» **Description of the task**
In the warranty discussion, who does the law require to prove that a lack of maintenance caused the problem?

» **Given text**

== Segment start ==

Actually the law reads that the requirement is on the one offering the warranty to prove that lack of maintenance caused the issue. If you were asked to refute this presumably a court or arbiter would accept paper records.

Also, just because the service minder was reset proves nothing. Everyone should just reset it and skip the service altogether. :ROFLMAO:

Of course no one works harder than Ford to lock everyone out of right to repair and deny warranty claims.
Every time my parents would bring any of their maintenance minder equipped vehicles to the dealer for an oil change .... the dealer would forget to reset.
 
Makes for a good argument to have a dealer change the oil while the engine is under warranty. I suspect I use a oil that may be better than for uses, I use Rotella T6, with Mobil 1 filter. Average oil change under 2k miles.

== Segment end ==

» **Extracted data**
== Segment start ==

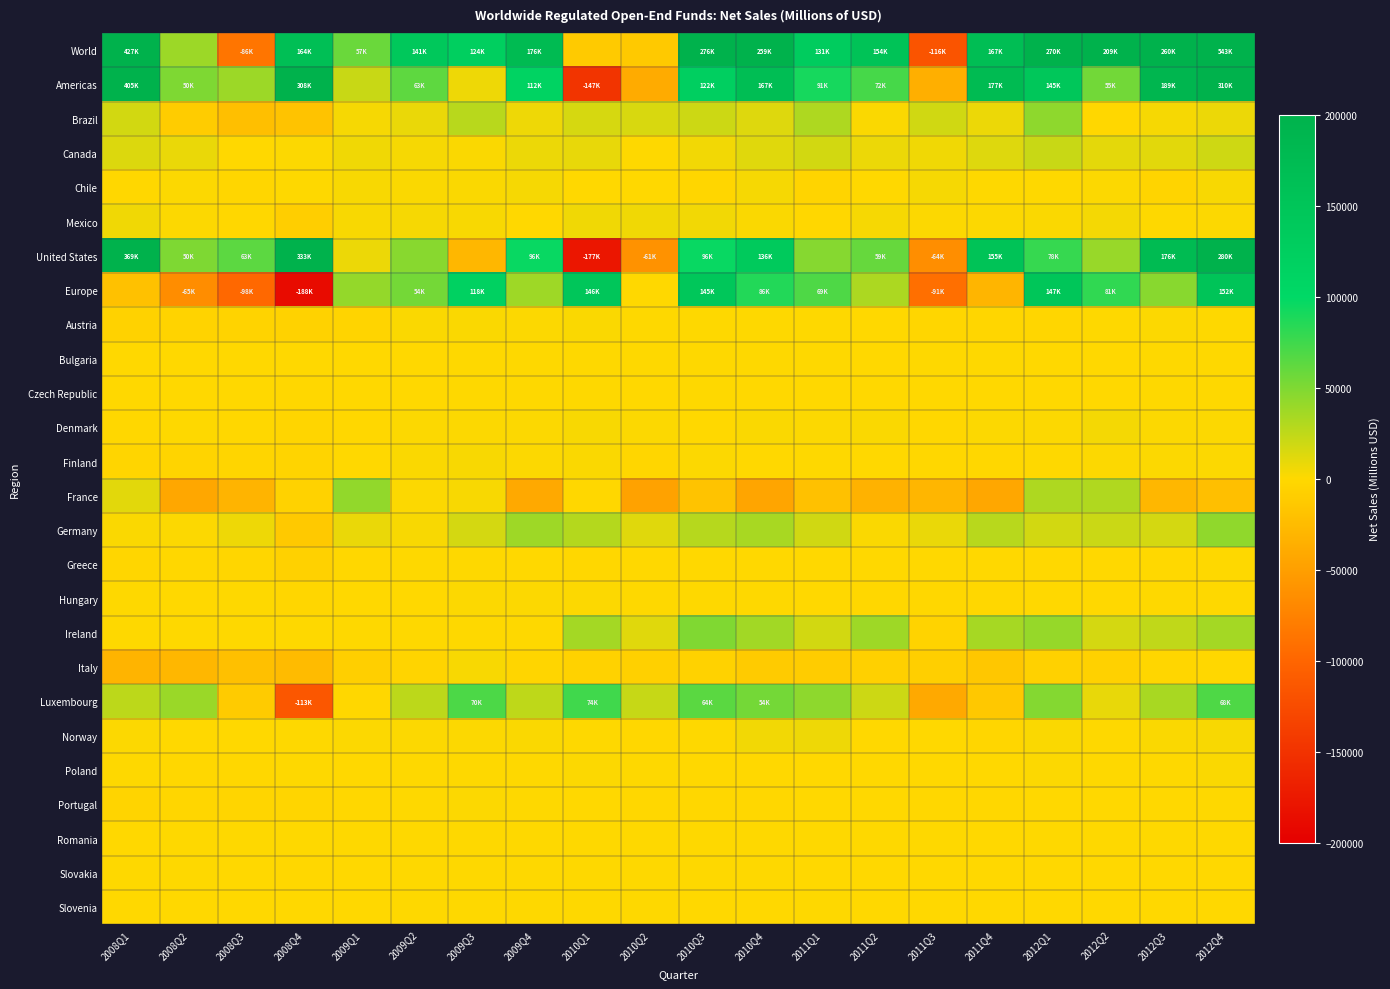

Which series has the largest total across all categories?

World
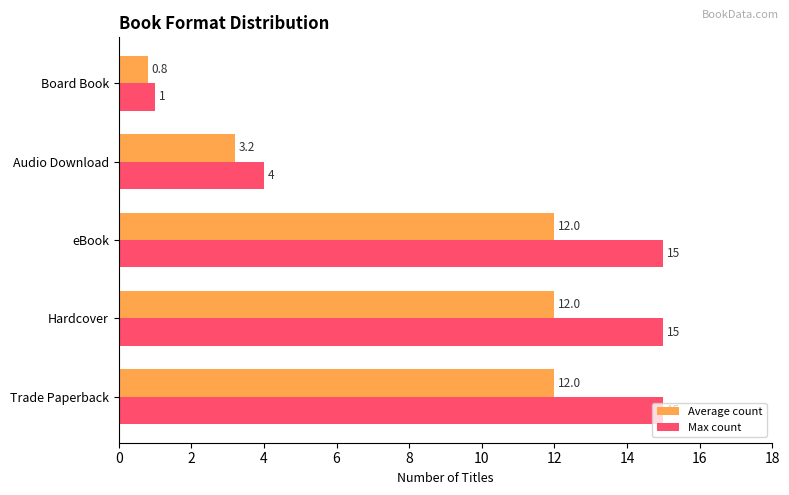

At how many categories does at least one series exceed 7?

3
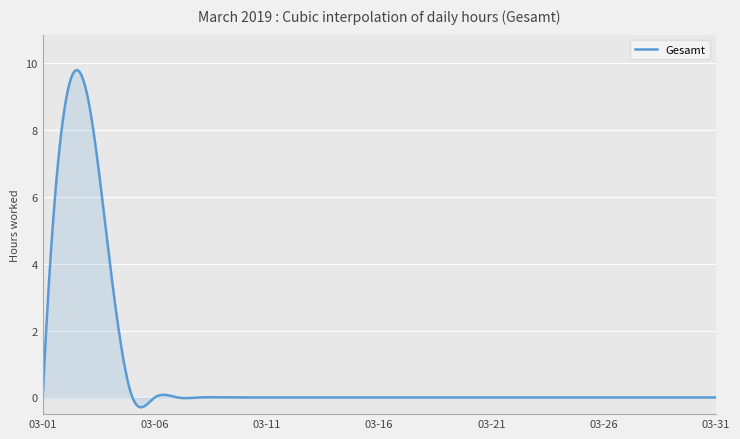

Count the number of categories in the chart.

400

== Segment end ==

» **Reply**
The one offering the warranty.